In addition, released Friday afternoon was the CFTC’s Commitment of Trader’s report, which showed Managed money got long on the rally while Commercials sold the market, another, set-your-watch consistent statistic of the last 18 months or so. Those longs are being exited in quick order today.
Technical support points were destroyed on the opening. June LC has minor support at $117.70, which corresponds with a .618 retracement found at $118.02. So far, that area has held.
Though last week’s great fundamental news provided no oomph for an up, it is certain this week’s weak fundamental news, in the form of likely lower cash prices and lower boxed beef values, will fuel the decline. The market is also suffering from another problem, despite the $10-15 discount to last week’s cash; no one wants to buy it. Bulls have given up. Bears remain in charge.

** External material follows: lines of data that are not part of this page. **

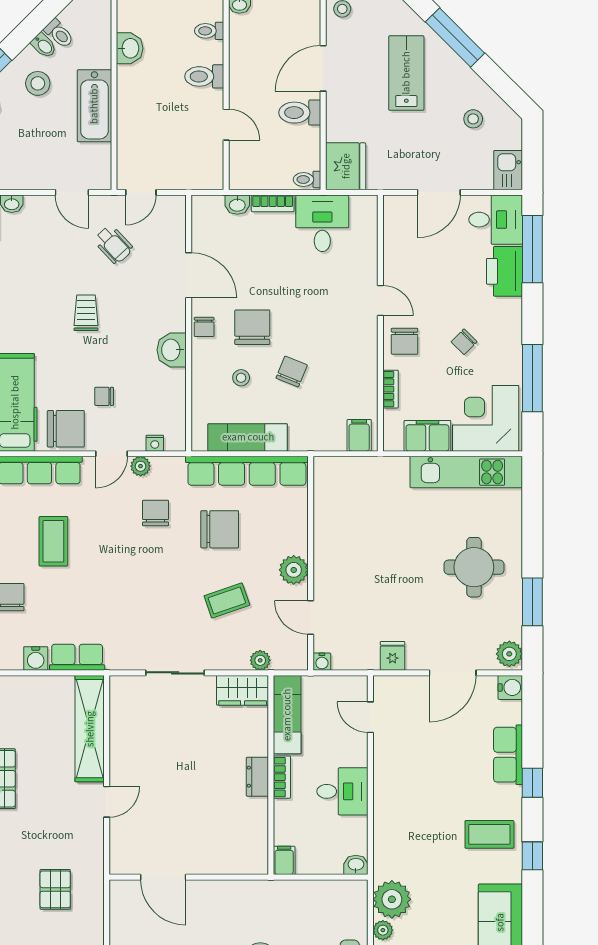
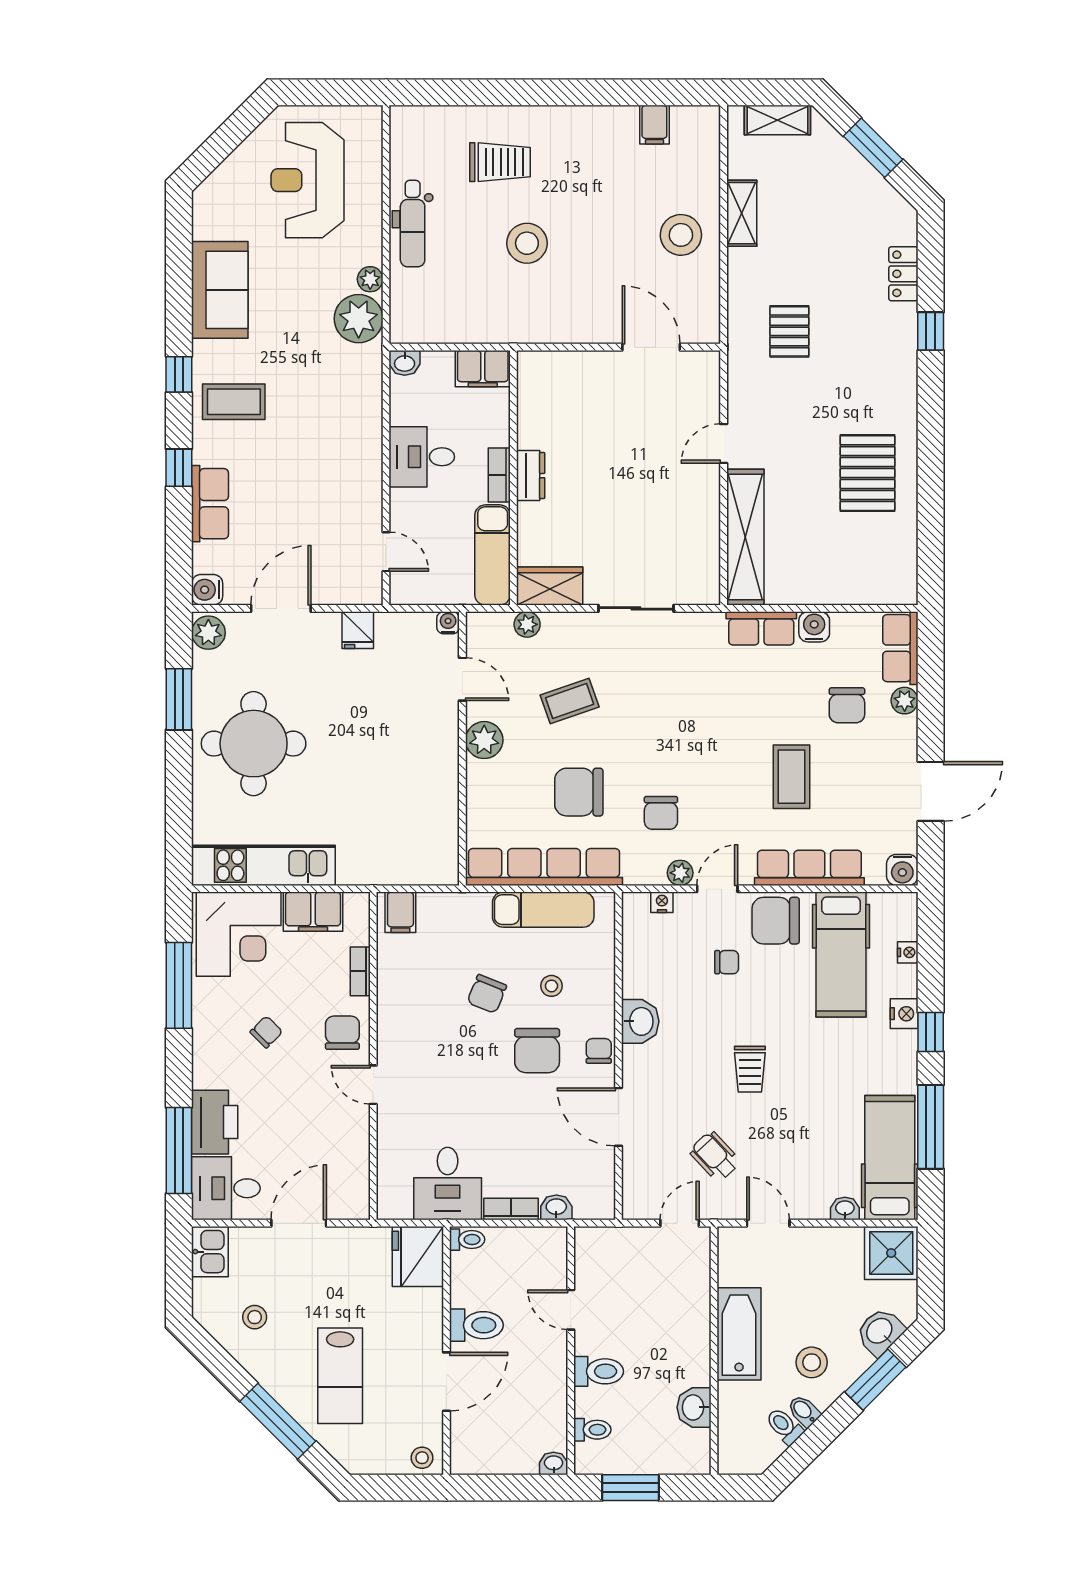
round table: (474, 567) -> (254, 744), width x1.36, depth x1.36
filing cabinet: (284, 860) -> (483, 369), width x2.00

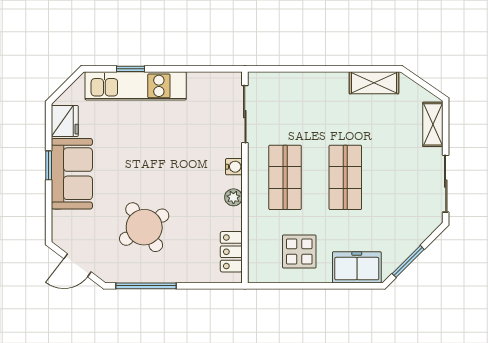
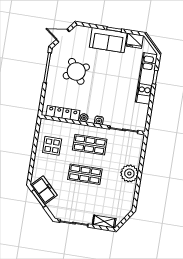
shelving: (374, 83) -> (129, 196), removed
plant: (330, 89) -> (129, 173), added
locker: (231, 252) -> (63, 113), width x1.53
door: (78, 265) -> (63, 36), hinge flipped
freezer: (357, 267) -> (44, 190), moved, turned -45

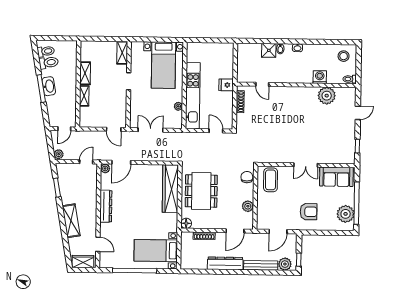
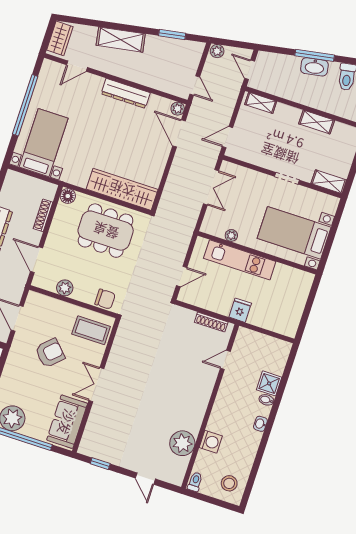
shelving: (84, 96) -> (261, 103), moved
kitchen unit: (193, 96) -> (240, 260), width x0.73
armchair: (309, 212) -> (50, 353), moved, turned -134

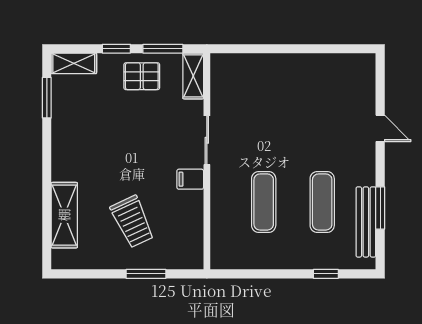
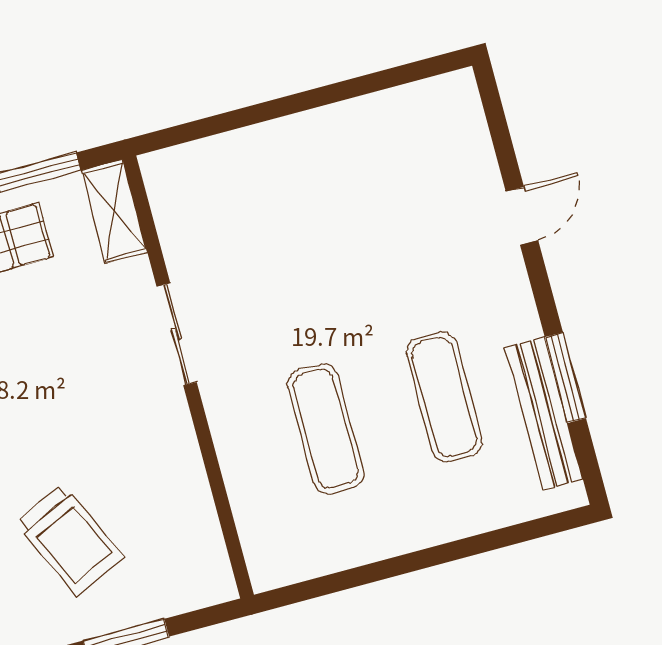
door: (380, 128) -> (522, 216), hinge flipped
filing cabinet: (190, 179) -> (164, 422), removed
window: (326, 274) -> (491, 541), removed

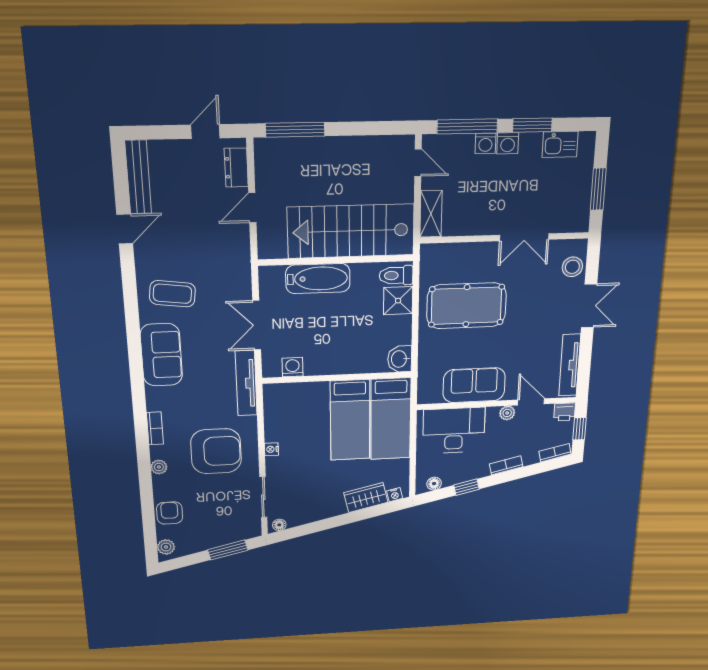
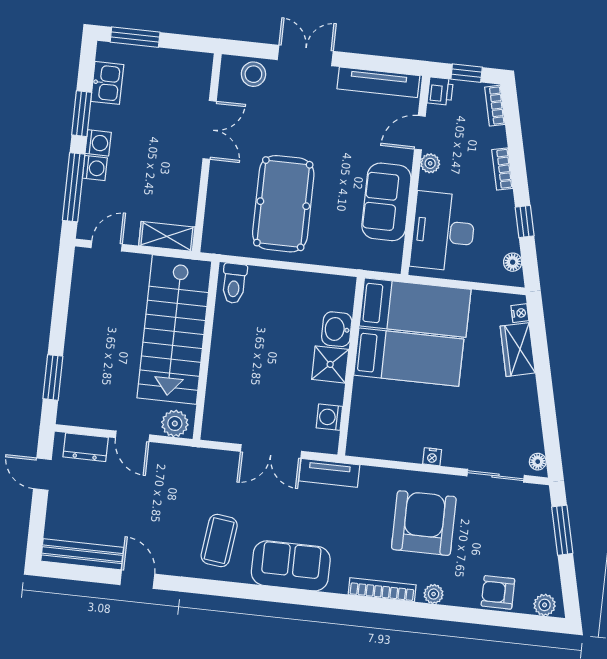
window: (295, 130) -> (53, 377), width x0.69
window: (598, 189) -> (135, 37), moved
plant: (269, 243) -> (175, 423), added
bathtub: (318, 279) -> (225, 374), removed
shower: (398, 301) -> (330, 364), moved
washbasin: (400, 359) -> (337, 329), moved, turned 90
tv unit: (246, 383) -> (329, 473), width x0.71
bookcase: (155, 428) -> (382, 590), width x1.56

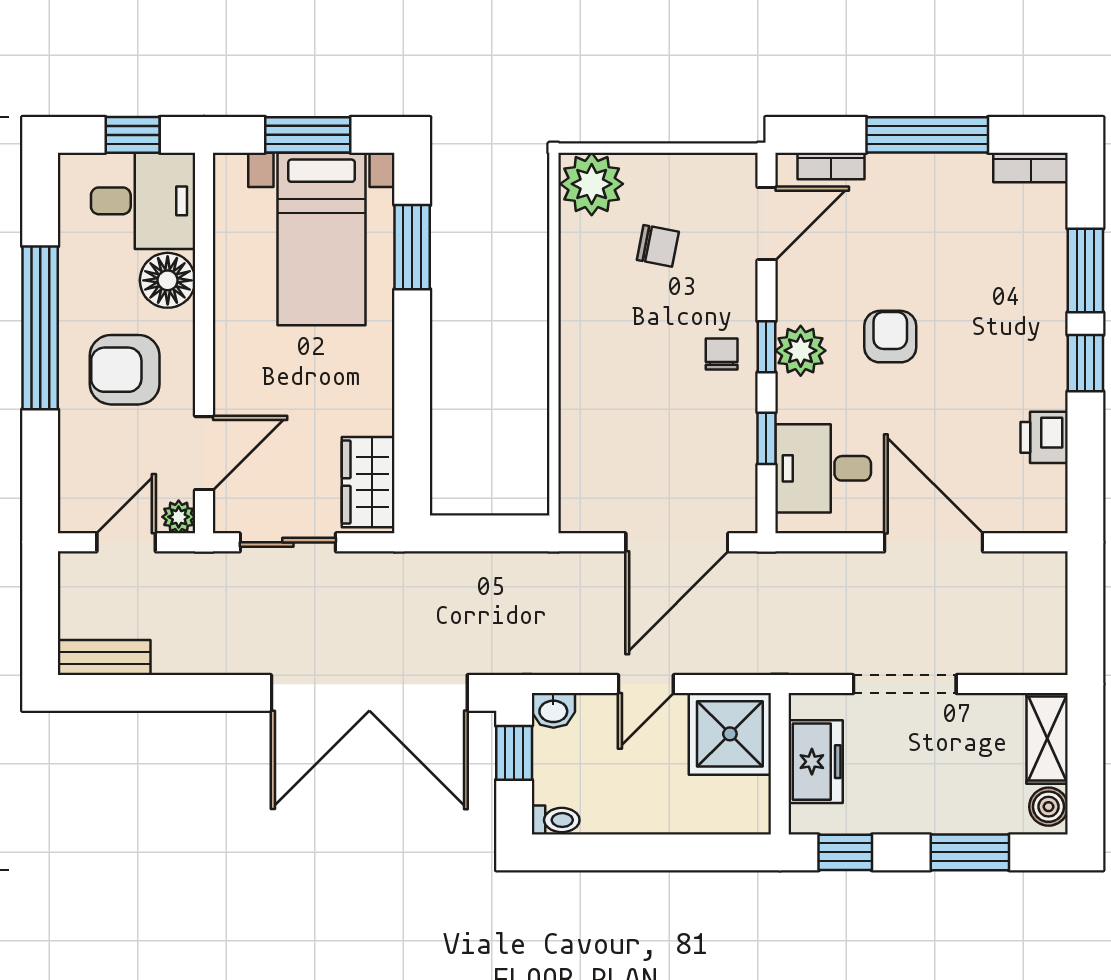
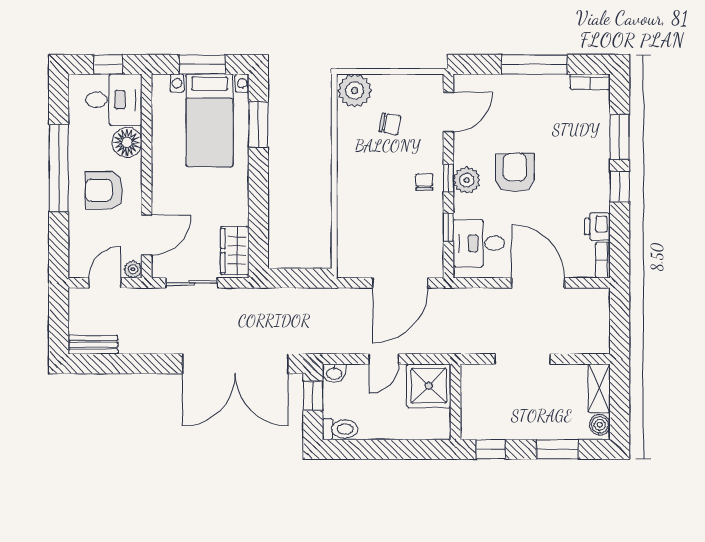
bookcase: (831, 166) -> (603, 260), moved, turned 90
armchair: (890, 337) -> (515, 173), width x1.38, depth x1.38
freezer: (816, 762) -> (475, 401), removed
toilet: (556, 820) -> (340, 429), width x1.37, depth x1.39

Last week’s kill ended up at 587k less than expected but still 17k over a year ago. This week the talk is 580-590k. There is a big volume of sold aheads booked through June and it is expected that slaughter levels will remain between 580k-600k for the next 6 non-holiday weeks. Weights and yields under a year ago will mean less production per head, and cattle feeders will continue to pull cattle forward with a vengeance.
Everyone knows at some point, acute front-end currentness, if achieved, will change the course of this market for the better. In the meantime, today’s action and the outlook for this week is a bitter pill.